Data Junkies

12/07/2025 << back to Debugging Myself

I remember how, back in the last century, certain practices around handling personal information were normalized — and even back then, as a child or teenager, I found them quite unsettling. One of them was the phone book — the white pages — where you could find the personal details of any subscriber unless they had explicitly requested not to appear (any Gen-Xer who’d seen Terminator could grasp the danger this posed — especially if your name was Sarah Connor).

Another way of exposing personal data that baffled me was how people looked for jobs: handing out résumés in person. Walking around a neighborhood leaving copies of all your contact information with complete strangers — even if they weren’t advertising any open positions.

That naive mindset stuck with us well into the first decades of this century, until the problem of how we handle personal data became so obvious it exploded in our faces.

This week’s news was that McDonald’s appears to have exposed sensitive data from millions of job applicants due to a chatbot. Reading headlines like that — even if they’re often just clickbait — is deeply concerning in 2025. One of my top priorities as an engineer is ensuring the security of user data: how it’s handled, transmitted, and stored. I always try to follow the principle of collecting only the minimum amount of information necessary.

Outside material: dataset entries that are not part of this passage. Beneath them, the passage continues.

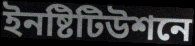
ইনষ্টিটিউশনে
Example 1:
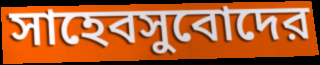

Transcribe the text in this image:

সাহেবসুবোদের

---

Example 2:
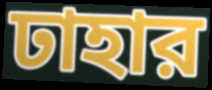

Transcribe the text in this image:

ঢাহার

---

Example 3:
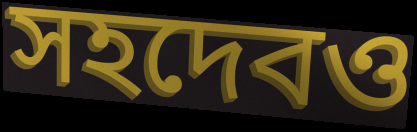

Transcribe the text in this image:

সহদেবও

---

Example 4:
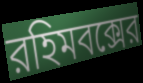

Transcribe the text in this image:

রহিমবক্সের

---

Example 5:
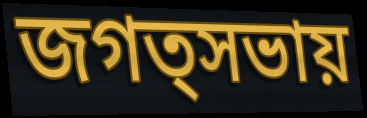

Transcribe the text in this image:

জগত্সভায়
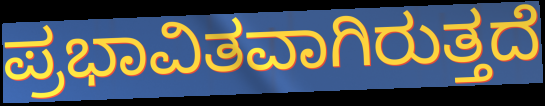
ಪ್ರಭಾವಿತವಾಗಿರುತ್ತದೆ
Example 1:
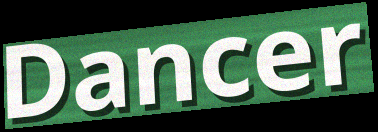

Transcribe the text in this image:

Dancer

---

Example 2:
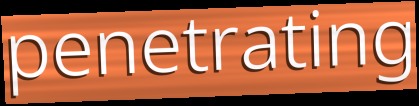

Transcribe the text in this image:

penetrating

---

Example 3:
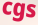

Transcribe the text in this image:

cgs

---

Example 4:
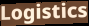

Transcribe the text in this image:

Logistics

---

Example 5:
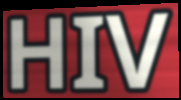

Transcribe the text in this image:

HIV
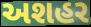
અશહર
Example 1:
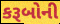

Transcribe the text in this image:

કરૂબોની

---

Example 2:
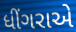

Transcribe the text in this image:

ધીંગરાએ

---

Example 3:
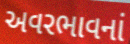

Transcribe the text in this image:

અવરભાવનાં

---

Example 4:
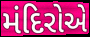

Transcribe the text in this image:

મંદિરોએ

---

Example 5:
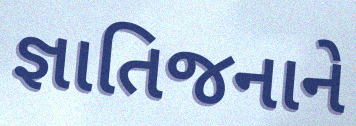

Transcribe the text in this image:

જ્ઞાતિજનાને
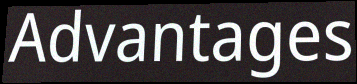
Advantages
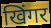
खिंगर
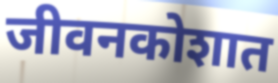
जीवनकोशात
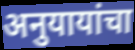
अनुयायांचा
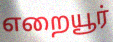
எறையூர்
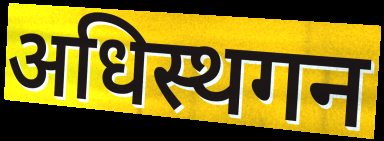
अधिस्थगन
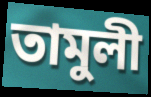
তামুলী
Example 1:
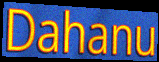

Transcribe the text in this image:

Dahanu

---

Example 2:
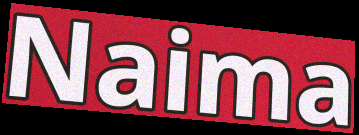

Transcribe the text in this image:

Naima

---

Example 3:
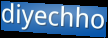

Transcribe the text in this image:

diyechho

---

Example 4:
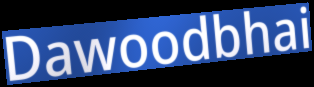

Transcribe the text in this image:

Dawoodbhai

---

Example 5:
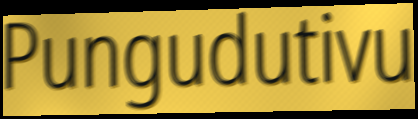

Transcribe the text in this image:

Pungudutivu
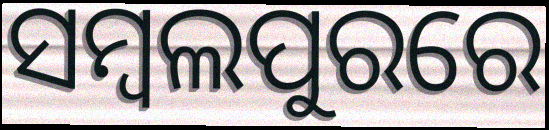
ସମ୍ବଲପୁରରେ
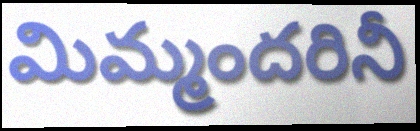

Unfortunately, marketing experts have become data junkies. They want to know every detail about users that could allow for hyper-granular segmentation in the pursuit of ever more effective campaigns. That need is increasingly at odds with a society that is becoming more aware of the importance of protecting privacy.

From experience, my personal opinion is that we’re giving away our data far too cheaply — especially when compared to the risks of it falling into the wrong hands.